** Short task a **
In the records below, start at the line that contains "region: Ida-Virumaa" and stop after the line that contains "city: Solon". Lay out those lines as a JSON list of strings, one string per line, leaving out blank lines.

>> start Text excerpt

Sunday, May 29, 2022

Sunday Morning Bonus Pulp: Double-Action Gang Magazine, May 1936


Here's an odd pulp cover for you, on the first issue of DOUBLE-ACTION GANG MAGAZINE, a short-lived gangster pulp. I have a feeling that they took a Western cover they had in their files (I'd swear I've seen that cowboy somewhere else) and added the guy with the Tommy gun to it. "Killer Lightnin'" by Andor de Soos sounds like a story I'd like to read. "Gangdom Invades the West" has a nice ring to it. Luckily, Adventure House has reprinted this issue, so I can read it. Also on hand in this issue are Margie Harris, a regular contributor to the gang pulps, and Abner J. Sundell, writing under his pseudonym Cliff Campbell, which later on became a house-name, as well as Harold Ward, probably best remembered for writing the Dr. Death stories under the name Zorro.

Saturday, May 28, 2022

Saturday Morning Western Pulp: Dime Western, May 1946


We already know that it wasn't safe to play poker or go to the barber shop in the Old West, but now we realize that you couldn't even sit down to tickle the ivories without winding up in the middle of a gunfight, thanks to this cover on DIME WESTERN, Popular Publications' leading Western pulp. This issue features a couple of the magazine's most prolific authors, Harry F. Olmsted (twice, once with a Friar Robusto story under his own name and again with a Tensleep Maxon story as by Bart Cassidy) and Walt Coburn. Also on hand are Thomas Thompson (famous for being the story editor on BONANZA for many years), William R. Cox, Harold De Vries, and Charles W. Tyler. The only thing I can play on the piano is "Chopsticks", and I'm not sure I could manage that with bullets whistling around me.

>> end Text excerpt
>> start Information supplied

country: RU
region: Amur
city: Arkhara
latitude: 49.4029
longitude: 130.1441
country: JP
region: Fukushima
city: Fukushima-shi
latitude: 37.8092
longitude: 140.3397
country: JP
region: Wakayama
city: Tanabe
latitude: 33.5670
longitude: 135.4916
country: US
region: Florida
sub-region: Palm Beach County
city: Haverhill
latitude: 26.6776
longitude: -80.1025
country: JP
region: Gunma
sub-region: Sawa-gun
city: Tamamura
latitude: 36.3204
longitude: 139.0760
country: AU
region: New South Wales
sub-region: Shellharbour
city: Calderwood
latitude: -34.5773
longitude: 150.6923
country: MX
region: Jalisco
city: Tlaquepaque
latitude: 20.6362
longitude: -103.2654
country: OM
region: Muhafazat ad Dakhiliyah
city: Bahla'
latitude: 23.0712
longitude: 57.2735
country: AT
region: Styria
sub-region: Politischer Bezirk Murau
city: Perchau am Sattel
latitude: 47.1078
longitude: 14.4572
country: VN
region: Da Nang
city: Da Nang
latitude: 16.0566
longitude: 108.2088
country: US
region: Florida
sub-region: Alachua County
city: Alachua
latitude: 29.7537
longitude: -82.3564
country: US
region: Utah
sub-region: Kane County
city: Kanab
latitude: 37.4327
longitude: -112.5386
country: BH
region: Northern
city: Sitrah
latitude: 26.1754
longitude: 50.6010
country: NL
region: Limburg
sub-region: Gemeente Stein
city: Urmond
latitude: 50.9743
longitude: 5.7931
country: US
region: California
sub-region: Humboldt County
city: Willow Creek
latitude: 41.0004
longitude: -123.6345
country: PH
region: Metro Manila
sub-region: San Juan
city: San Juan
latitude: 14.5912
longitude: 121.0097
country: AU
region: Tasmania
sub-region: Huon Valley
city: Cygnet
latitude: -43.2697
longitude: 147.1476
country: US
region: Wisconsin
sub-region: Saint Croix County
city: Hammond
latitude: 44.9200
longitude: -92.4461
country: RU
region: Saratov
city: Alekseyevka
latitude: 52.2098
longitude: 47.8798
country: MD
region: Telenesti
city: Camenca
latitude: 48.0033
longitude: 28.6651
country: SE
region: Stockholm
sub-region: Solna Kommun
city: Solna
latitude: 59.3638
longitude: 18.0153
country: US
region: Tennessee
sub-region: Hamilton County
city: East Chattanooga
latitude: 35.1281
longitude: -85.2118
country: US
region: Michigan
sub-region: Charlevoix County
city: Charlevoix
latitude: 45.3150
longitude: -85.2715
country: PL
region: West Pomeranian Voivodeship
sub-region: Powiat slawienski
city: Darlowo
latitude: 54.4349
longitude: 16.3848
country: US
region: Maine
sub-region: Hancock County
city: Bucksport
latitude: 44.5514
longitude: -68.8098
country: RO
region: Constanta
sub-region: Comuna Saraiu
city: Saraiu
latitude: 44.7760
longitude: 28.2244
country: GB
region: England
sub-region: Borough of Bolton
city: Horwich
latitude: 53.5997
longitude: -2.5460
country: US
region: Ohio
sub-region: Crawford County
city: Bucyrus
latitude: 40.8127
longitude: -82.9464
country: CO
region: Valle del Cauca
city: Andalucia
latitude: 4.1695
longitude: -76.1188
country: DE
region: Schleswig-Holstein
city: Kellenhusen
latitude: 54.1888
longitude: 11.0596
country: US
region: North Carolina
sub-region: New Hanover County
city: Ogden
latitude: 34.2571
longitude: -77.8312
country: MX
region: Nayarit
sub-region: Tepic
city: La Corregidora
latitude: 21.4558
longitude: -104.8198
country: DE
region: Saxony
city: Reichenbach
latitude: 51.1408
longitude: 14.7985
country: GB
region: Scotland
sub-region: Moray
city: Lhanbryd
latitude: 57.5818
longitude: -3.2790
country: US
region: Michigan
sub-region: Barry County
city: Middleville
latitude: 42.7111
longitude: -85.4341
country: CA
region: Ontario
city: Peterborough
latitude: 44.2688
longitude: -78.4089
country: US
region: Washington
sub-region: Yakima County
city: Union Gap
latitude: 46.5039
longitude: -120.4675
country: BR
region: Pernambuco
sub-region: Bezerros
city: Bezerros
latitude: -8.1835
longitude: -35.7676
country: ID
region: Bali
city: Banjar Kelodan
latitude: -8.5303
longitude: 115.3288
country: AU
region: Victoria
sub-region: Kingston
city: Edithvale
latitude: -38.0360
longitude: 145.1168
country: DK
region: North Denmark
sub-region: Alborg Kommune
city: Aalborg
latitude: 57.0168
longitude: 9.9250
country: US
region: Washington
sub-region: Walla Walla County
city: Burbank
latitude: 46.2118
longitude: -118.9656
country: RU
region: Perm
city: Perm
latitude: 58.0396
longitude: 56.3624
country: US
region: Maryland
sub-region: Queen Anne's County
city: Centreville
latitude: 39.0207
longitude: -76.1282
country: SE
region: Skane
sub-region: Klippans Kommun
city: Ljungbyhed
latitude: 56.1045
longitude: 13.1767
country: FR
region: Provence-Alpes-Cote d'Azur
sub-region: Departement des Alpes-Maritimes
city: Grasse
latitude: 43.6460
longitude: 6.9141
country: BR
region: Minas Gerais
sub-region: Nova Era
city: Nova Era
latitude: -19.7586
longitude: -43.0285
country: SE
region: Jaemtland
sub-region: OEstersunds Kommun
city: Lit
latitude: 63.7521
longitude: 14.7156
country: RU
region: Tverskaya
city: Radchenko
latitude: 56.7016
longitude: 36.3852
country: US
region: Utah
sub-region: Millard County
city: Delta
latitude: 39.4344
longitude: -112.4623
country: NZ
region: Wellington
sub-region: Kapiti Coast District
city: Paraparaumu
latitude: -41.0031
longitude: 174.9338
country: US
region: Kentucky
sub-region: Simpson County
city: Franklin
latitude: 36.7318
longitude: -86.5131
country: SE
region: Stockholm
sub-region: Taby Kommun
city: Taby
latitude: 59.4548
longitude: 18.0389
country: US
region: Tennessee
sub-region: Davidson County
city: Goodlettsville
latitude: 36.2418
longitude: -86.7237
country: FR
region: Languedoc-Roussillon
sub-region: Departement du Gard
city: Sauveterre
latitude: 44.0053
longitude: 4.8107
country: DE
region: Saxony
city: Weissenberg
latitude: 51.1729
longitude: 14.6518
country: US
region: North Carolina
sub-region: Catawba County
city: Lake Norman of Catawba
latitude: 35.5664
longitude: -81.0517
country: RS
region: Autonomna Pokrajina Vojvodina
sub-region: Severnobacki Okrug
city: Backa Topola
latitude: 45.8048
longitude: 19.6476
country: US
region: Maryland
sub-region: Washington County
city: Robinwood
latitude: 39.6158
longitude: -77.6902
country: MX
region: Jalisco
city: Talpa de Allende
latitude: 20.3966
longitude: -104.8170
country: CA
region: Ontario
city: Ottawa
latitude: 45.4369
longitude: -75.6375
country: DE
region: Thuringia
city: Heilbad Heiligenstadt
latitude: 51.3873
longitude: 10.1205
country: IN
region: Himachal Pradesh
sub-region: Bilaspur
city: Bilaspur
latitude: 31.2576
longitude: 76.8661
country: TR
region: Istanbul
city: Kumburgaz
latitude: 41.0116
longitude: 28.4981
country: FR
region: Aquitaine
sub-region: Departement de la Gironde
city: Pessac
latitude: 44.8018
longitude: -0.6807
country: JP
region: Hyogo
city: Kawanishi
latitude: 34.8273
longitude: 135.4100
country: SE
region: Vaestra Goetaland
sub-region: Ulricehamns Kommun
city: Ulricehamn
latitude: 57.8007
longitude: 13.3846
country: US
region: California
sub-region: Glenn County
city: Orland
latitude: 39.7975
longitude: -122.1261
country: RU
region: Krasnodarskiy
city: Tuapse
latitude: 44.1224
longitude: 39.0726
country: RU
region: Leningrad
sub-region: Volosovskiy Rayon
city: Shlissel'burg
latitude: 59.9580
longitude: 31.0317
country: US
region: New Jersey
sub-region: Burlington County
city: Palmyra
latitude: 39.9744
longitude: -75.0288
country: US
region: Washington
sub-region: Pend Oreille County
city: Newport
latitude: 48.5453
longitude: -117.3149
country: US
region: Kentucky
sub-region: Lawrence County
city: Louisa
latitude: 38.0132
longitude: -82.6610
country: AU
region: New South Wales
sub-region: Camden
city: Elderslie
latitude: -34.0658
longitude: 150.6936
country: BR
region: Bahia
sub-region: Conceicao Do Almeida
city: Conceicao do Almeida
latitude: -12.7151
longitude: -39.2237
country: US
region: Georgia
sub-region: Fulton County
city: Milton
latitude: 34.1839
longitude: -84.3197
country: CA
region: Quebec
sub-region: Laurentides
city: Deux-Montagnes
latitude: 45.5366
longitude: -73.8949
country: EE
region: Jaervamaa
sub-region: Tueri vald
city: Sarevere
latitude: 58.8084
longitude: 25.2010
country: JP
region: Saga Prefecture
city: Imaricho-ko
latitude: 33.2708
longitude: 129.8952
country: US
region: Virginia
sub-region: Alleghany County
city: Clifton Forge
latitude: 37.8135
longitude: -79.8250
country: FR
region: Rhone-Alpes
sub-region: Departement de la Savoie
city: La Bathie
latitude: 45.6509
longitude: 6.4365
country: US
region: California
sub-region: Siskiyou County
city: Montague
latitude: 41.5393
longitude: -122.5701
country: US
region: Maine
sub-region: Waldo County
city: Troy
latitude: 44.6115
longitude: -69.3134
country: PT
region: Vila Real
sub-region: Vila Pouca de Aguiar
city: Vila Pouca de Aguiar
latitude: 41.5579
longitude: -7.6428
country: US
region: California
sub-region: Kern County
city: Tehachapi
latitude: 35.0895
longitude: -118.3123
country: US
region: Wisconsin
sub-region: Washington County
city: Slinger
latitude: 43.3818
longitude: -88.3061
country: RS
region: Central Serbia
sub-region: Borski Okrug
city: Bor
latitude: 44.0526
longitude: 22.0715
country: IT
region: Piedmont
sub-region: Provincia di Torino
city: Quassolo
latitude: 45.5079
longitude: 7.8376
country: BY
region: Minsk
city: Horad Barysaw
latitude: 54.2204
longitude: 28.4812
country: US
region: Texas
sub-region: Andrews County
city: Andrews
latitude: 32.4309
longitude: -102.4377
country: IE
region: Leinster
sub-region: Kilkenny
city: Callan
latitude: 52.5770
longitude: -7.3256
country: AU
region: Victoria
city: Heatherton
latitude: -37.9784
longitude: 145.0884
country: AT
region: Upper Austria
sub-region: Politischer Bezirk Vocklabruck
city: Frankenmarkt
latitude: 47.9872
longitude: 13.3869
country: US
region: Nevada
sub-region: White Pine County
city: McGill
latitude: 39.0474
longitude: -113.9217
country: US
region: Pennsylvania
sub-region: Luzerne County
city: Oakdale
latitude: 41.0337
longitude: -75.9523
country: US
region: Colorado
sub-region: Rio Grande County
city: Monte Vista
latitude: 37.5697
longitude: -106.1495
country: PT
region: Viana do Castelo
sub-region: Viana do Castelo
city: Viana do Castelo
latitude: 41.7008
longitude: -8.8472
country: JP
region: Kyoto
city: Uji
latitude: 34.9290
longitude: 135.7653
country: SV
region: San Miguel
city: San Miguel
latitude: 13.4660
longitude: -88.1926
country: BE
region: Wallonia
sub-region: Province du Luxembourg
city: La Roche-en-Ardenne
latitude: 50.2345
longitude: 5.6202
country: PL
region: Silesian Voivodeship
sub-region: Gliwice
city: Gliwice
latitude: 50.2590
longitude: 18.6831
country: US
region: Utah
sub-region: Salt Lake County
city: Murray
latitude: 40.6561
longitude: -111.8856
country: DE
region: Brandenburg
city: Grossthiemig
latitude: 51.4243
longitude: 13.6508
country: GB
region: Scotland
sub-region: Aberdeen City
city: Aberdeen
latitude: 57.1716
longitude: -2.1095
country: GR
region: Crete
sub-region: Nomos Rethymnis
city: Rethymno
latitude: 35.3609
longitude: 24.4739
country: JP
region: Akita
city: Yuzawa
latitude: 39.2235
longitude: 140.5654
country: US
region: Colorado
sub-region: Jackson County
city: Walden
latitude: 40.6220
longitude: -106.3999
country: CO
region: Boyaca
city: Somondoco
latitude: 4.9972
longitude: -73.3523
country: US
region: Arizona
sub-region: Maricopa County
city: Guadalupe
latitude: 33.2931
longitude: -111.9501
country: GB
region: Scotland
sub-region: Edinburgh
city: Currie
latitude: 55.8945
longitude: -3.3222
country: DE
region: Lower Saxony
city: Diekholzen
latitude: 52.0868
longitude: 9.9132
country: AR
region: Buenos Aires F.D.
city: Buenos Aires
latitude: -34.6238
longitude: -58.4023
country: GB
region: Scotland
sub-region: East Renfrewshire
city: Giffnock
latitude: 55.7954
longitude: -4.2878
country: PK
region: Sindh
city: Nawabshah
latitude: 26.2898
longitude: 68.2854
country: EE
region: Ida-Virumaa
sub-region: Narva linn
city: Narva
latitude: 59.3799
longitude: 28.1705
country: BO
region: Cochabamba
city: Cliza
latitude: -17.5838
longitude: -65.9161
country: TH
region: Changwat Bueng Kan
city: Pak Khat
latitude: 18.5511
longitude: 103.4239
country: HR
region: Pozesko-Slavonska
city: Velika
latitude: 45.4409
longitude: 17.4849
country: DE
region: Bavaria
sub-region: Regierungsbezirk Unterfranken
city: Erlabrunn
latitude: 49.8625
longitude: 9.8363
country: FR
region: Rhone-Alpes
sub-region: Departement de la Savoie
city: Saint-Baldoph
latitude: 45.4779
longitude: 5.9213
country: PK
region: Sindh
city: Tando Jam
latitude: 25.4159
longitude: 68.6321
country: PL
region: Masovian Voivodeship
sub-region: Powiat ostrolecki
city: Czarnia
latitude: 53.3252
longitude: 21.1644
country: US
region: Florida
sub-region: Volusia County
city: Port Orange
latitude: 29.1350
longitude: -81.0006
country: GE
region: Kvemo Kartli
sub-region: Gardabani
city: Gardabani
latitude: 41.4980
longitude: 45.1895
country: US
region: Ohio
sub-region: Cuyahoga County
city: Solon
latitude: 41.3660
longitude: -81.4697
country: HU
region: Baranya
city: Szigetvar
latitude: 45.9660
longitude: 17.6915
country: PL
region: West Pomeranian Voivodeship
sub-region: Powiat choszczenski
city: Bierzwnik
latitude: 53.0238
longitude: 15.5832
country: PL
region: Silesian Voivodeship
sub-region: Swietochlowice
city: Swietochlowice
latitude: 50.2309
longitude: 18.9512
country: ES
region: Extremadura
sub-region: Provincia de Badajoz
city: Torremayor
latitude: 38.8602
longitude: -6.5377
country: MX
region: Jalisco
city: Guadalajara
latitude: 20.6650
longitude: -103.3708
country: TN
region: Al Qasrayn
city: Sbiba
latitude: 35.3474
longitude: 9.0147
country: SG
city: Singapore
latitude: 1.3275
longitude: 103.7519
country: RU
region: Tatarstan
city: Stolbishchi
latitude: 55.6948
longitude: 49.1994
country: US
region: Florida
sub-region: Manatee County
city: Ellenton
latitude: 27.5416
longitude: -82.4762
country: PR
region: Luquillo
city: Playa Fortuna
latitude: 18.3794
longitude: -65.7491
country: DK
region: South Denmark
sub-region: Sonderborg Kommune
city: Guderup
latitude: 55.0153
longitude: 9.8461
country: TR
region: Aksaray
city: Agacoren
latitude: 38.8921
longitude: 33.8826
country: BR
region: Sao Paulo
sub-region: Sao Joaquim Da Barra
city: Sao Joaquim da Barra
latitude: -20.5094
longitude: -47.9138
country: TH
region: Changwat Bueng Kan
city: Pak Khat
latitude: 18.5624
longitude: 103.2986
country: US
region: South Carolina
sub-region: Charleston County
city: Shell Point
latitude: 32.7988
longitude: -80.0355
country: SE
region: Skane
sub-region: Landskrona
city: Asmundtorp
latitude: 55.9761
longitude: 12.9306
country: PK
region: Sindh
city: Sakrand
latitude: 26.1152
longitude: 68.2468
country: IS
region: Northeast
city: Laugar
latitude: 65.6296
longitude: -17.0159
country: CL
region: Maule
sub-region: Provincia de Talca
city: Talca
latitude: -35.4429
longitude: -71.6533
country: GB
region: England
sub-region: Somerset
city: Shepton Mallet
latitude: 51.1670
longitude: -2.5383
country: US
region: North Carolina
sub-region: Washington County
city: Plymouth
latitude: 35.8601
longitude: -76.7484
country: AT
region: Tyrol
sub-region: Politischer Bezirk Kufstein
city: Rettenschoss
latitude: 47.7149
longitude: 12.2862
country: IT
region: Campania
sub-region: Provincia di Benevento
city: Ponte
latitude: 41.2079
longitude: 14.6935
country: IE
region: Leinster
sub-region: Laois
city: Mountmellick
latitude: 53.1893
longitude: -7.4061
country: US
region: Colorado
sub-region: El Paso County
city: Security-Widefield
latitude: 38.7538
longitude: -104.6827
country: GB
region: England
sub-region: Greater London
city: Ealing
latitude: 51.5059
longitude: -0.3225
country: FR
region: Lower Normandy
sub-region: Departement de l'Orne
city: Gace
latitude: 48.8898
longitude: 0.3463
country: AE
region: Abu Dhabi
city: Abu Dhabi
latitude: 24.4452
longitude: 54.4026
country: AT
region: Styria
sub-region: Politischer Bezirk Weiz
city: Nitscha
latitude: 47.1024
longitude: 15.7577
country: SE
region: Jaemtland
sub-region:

>> end Information supplied

** Short task b **
For each statement about the pulp magazine posts above, answer yes or no and quote the words from the posts that decide it: (i) The Double-Action Gang Magazine cover appeared on the magazine's first issue. (ii) Thomas Thompson was story editor on GUNSMOKE. (iii) Harold Ward wrote the Dr. Death stories under the name Zorro.

** Full solution a **
[
  "region: Ida-Virumaa",
  "sub-region: Narva linn",
  "city: Narva",
  "latitude: 59.3799",
  "longitude: 28.1705",
  "country: BO",
  "region: Cochabamba",
  "city: Cliza",
  "latitude: -17.5838",
  "longitude: -65.9161",
  "country: TH",
  "region: Changwat Bueng Kan",
  "city: Pak Khat",
  "latitude: 18.5511",
  "longitude: 103.4239",
  "country: HR",
  "region: Pozesko-Slavonska",
  "city: Velika",
  "latitude: 45.4409",
  "longitude: 17.4849",
  "country: DE",
  "region: Bavaria",
  "sub-region: Regierungsbezirk Unterfranken",
  "city: Erlabrunn",
  "latitude: 49.8625",
  "longitude: 9.8363",
  "country: FR",
  "region: Rhone-Alpes",
  "sub-region: Departement de la Savoie",
  "city: Saint-Baldoph",
  "latitude: 45.4779",
  "longitude: 5.9213",
  "country: PK",
  "region: Sindh",
  "city: Tando Jam",
  "latitude: 25.4159",
  "longitude: 68.6321",
  "country: PL",
  "region: Masovian Voivodeship",
  "sub-region: Powiat ostrolecki",
  "city: Czarnia",
  "latitude: 53.3252",
  "longitude: 21.1644",
  "country: US",
  "region: Florida",
  "sub-region: Volusia County",
  "city: Port Orange",
  "latitude: 29.1350",
  "longitude: -81.0006",
  "country: GE",
  "region: Kvemo Kartli",
  "sub-region: Gardabani",
  "city: Gardabani",
  "latitude: 41.4980",
  "longitude: 45.1895",
  "country: US",
  "region: Ohio",
  "sub-region: Cuyahoga County",
  "city: Solon"
]

** Full solution b **
(i) Yes: "on the first issue of DOUBLE-ACTION GANG MAGAZINE"
(ii) No: "famous for being the story editor on BONANZA for many years"
(iii) Yes: "probably best remembered for writing the Dr. Death stories under the name Zorro"